# [Activity list]
A. The interview about SoftwareX names the areas where not seeing software as a scientific instrument has undesirable consequences. List them.
B. Using the interview about SoftwareX, decide whether each statement agrees with it, and quote the words that settle each one: (i) SoftwareX was co-founded in 2015. (ii) The special issue on gravitational waves was published in July 2021. (iii) SoftwareX won a PROSE award in 2018.

# [Text excerpt]
--- START ---

In July 2021, the SoftwareX journal published a special issue on gravitational waves and the software that contributed to their detection. The editor, Kate Keahey, joined with colleagues to write an introductory editorial to that special issue. Kate kindly took time from her busy schedule to discuss with Rinku Gupta (Editor-in-chief of the BSSw.io website) her concern that society – researchers, funding agencies, academia – continues to fail to credit software as a major contributor to scientific discovery.
Rinku Gupta: Kate, let’s start with a brief discussion of the journal. You co-founded SoftwareX in 2015. What motivated that decision? And how far do you think the journal has come in realizing your aims?
Kate Keahey: My colleagues and I discussed the fact that many people don’t think of software as a scientific instrument and thus its role in enabling science is not well understood or appreciated. This has many undesirable consequences on research publishing, funding structures, and career development. Software developers might be thanked in the acknowledgments of a paper that focuses on research results, but their libraries or tools are not always recognized as original scientific contributions, which is what they often are. Nor was the actual impact of the software being highlighted. That situation was, and still is, troublesome: it not only means that excellent software contributions often go unnoticed, but also that scientists and software engineers who put their energies into software design and development often are not professionally recognized for those efforts and can find themselves in a career dead end. This means that talented and ambitious individuals drift away from scientific software and into other avenues of creating impact, which then leaves research software development efforts underserved and poses a barrier to progress in science.
Out of this came the idea of creating a journal that specifically recognizes software as a scientific instrument -- in other words, not just any software system but original software contributions that have an impact on scientific discovery. This approach takes a metaphor from scientific publishing -- via a peer reviewed journal -- and applies it to a new medium. The jury is still out on whether this is the best way to recognize and share scientific software instruments but it certainly has struck a chord with the community. One evidence of this is the fact that SoftwareX received a PROSE award from the Association of American Publishers in 2016 for innovation in journal publishing.

--- END ---

# [Supplied records]
--- START ---

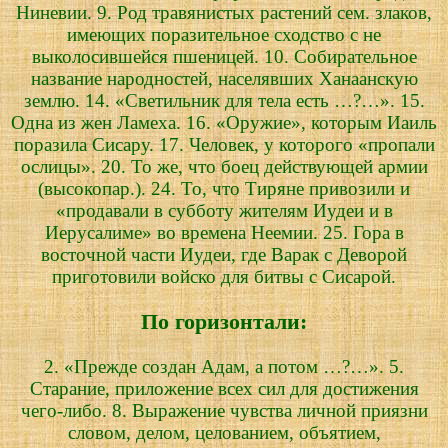
Ниневии. 9. Род травянистых растений сем. злаков,
имеющих поразительное сходство с не
выколосившейся пшеницей. 10. Собирательное
название народностей, населявших Ханаанскую
землю. 14. «Светильник для тела есть …?…». 15.
Одна из жен Ламеха. 16. «Оружие», которым Иаиль
поразила Сисару. 17. Человек, у которого «пропали
ослицы». 20. То же, что боец действующей армии
(высокопар.). 24. То, что Тиряне привозили и
«продавали в субботу жителям Иудеи и в
Иерусалиме» во времена Неемии. 25. Гора в
восточной части Иудеи, где Варак с Деворой
приготовили войско для битвы с Сисарой.
По горизонтали:
2. «Прежде создан Адам, а потом …?…». 5.
Старание, приложение всех сил для достижения
чего-либо. 8. Выражение чувства личной приязни
словом, делом, целованием, объятием,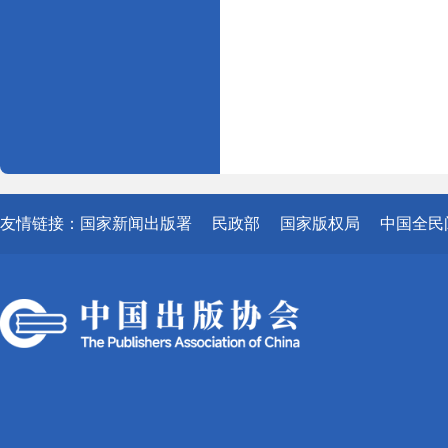
友情链接：
国家新闻出版署
民政部
国家版权局
中国全民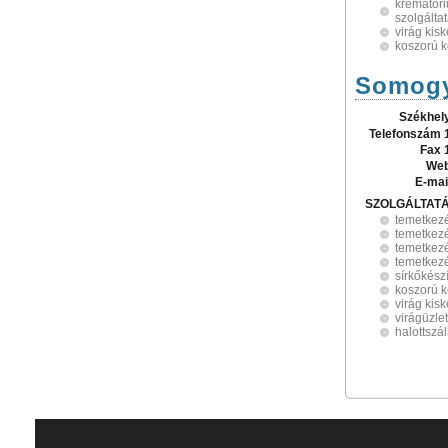
krematóri
szolgálta
virág kis
koszorú k
Somogy
Székhel
Telefonszám 
Fax 
Web
E-mai
SZOLGÁLTAT
temetkez
temetkezé
temetkezé
temetkezé
sírkőkész
koszorú k
virág kis
virágüzle
halottszál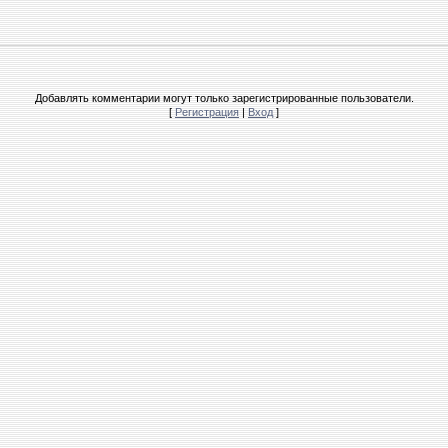
Добавлять комментарии могут только зарегистрированные пользователи.
[
Регистрация
|
Вход
]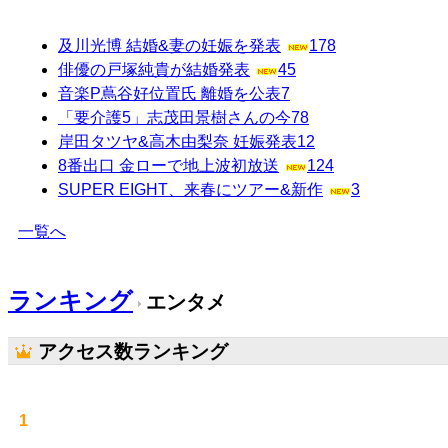
及川光博 結婚&妻の妊娠を発表
178
俳優の戸塚純貴が結婚発表
45
音楽P蔦谷好位置氏 離婚を公表
7
「要介護5」志茂田景樹さんの今
78
岸田タツヤ&高木由梨奈 妊娠発表
12
8番出口 金ローで地上波初放送
124
SUPER EIGHT、来春にツアー&新作
3
一覧へ
ランキング
エンタメ
アクセス数ランキング
1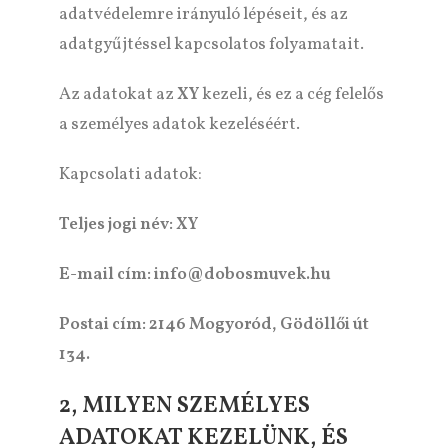
adatvédelemre irányuló lépéseit, és az
adatgyűjtéssel kapcsolatos folyamatait.
Az adatokat az
XY
kezeli, és ez a cég felelős
a személyes adatok kezeléséért.
Kapcsolati adatok:
Teljes jogi név: XY
E-mail cím: info@dobosmuvek.hu
Postai cím: 2146 Mogyoród, Gödöllői út
134.
2, MILYEN SZEMÉLYES
ADATOKAT KEZELÜNK, ÉS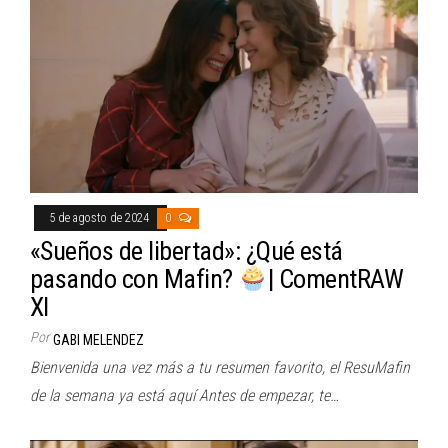
5 de agosto de 2024
0
«Sueños de libertad»: ¿Qué está
pasando con Mafin?
| ComentRAW
XI
Por
GABI MELENDEZ
Bienvenida una vez más a tu resumen favorito, el ResuMafin
de la semana ya está aquí Antes de empezar, te…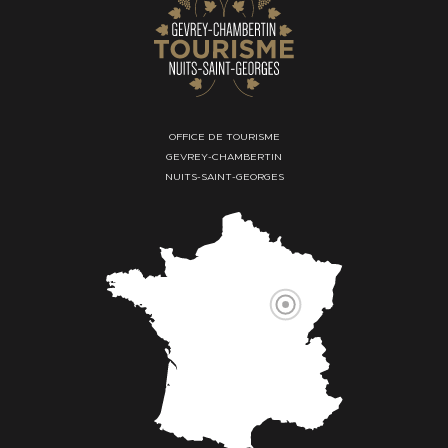
OFFICE DE TOURISME
GEVREY-CHAMBERTIN
NUITS-SAINT-GEORGES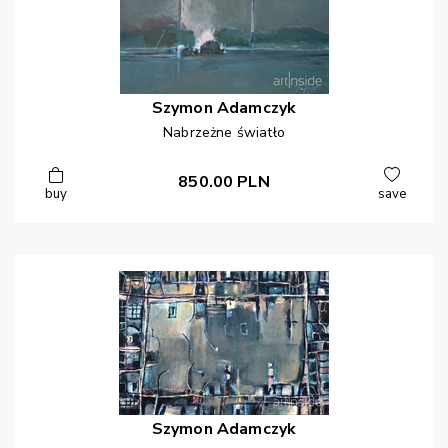
Szymon
Adamczyk
Nabrzeżne światło
850.00
PLN
buy
save
Szymon
Adamczyk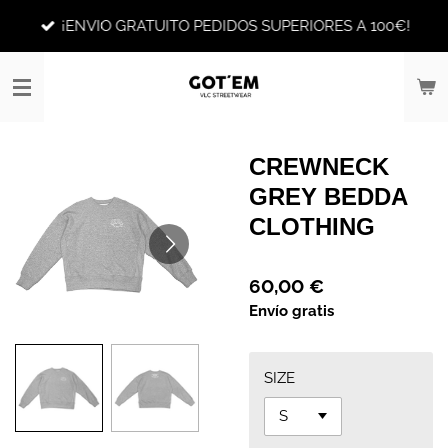
Ir
¡ENVIO GRATUITO PEDIDOS SUPERIORES A 100€!
al
contenido
principal
CREWNECK
GREY BEDDA
CLOTHING
60,00 €
Envío gratis
SIZE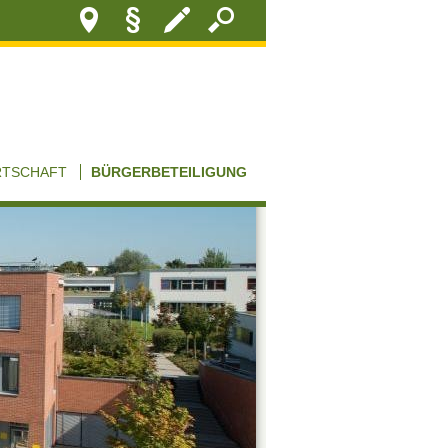
RTSCHAFT
BÜRGERBETEILIGUNG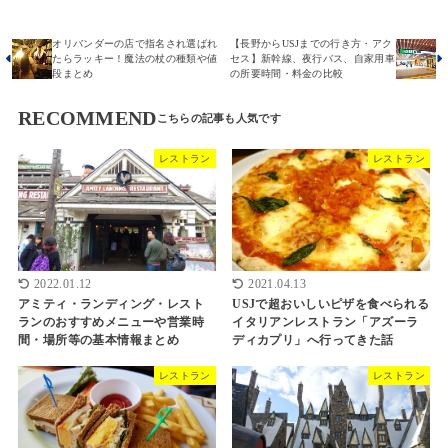
オリバンダーの店で指名され選ばれ
【長野からUSJまでの行き方・アク
たらラッキー！魔法の杖の種類や値
セス】新幹線、夜行バス、自家用車
段まとめ
の所要時間・料金の比較
RECOMMEND
レストラン
レストラン
2022.01.12
2021.04.13
アミティ・ランディング・レスト
USJで超おいしいピザを食べられる
ランのおすすめメニューや営業時
イタリアンレストラン「アズーラ
間・場所等の基本情報まとめ
ディカプリ」へ行ってきた話
レストラン
レストラン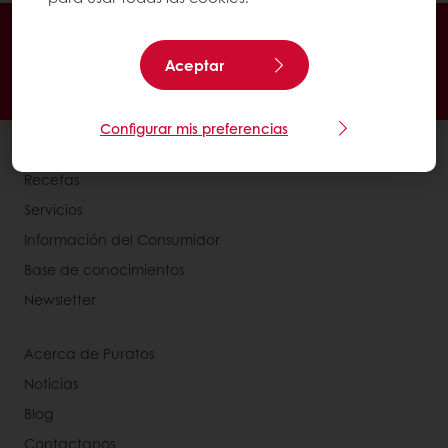
En línea 24/7
Pago en línea (clientes nuevos)
Promociones exclusivas
Recetas inspiradoras
Aceptar
Seguimiento de facturas
Histórico de pedidos
Configurar mis preferencias
Ver todos los productos
Recetas
Servicios
Información del Consumidor
Base de conocimientos
Newsletter
Acerca de Puratos
Noticias
Blog
Contactanos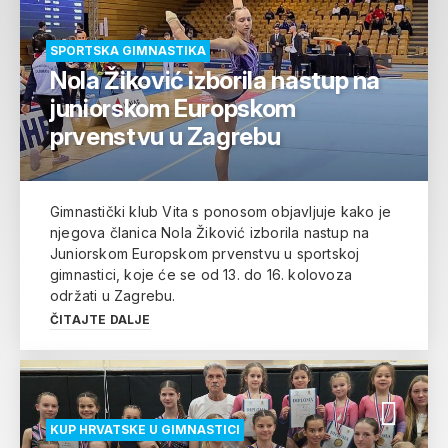
SPORTSKA GIMNASTIKA
Nola Žiković izborila nastup na
juniorskom Europskom
prvenstvu u Zagrebu
Gimnastički klub Vita s ponosom objavljuje kako je
njegova članica Nola Žiković izborila nastup na
Juniorskom Europskom prvenstvu u sportskoj
gimnastici, koje će se od 13. do 16. kolovoza
održati u Zagrebu.
ČITAJTE DALJE
KUP HRVATSKE U GIMNASTICI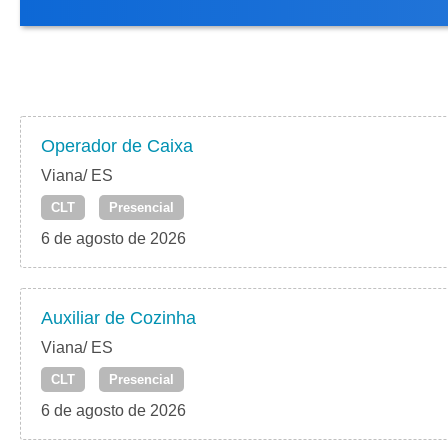
Operador de Caixa
Viana/ ES
CLT
Presencial
6 de agosto de 2026
Auxiliar de Cozinha
Viana/ ES
CLT
Presencial
6 de agosto de 2026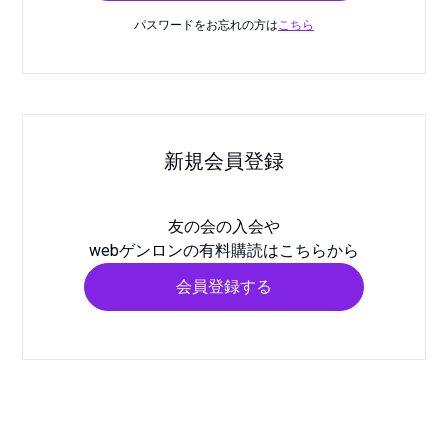
パスワードをお忘れの方は
こちら
新規会員登録
友の会の入会や
webゲンロンの有料購読はこちらから
会員登録する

--- END ---

# [Solution list]
A. research publishing, funding structures, career development

B.
(i) Yes: "You co-founded SoftwareX in 2015."
(ii) Yes: "In July 2021, the SoftwareX journal published a special issue on gravitational waves"
(iii) No: "SoftwareX received a PROSE award from the Association of American Publishers in 2016"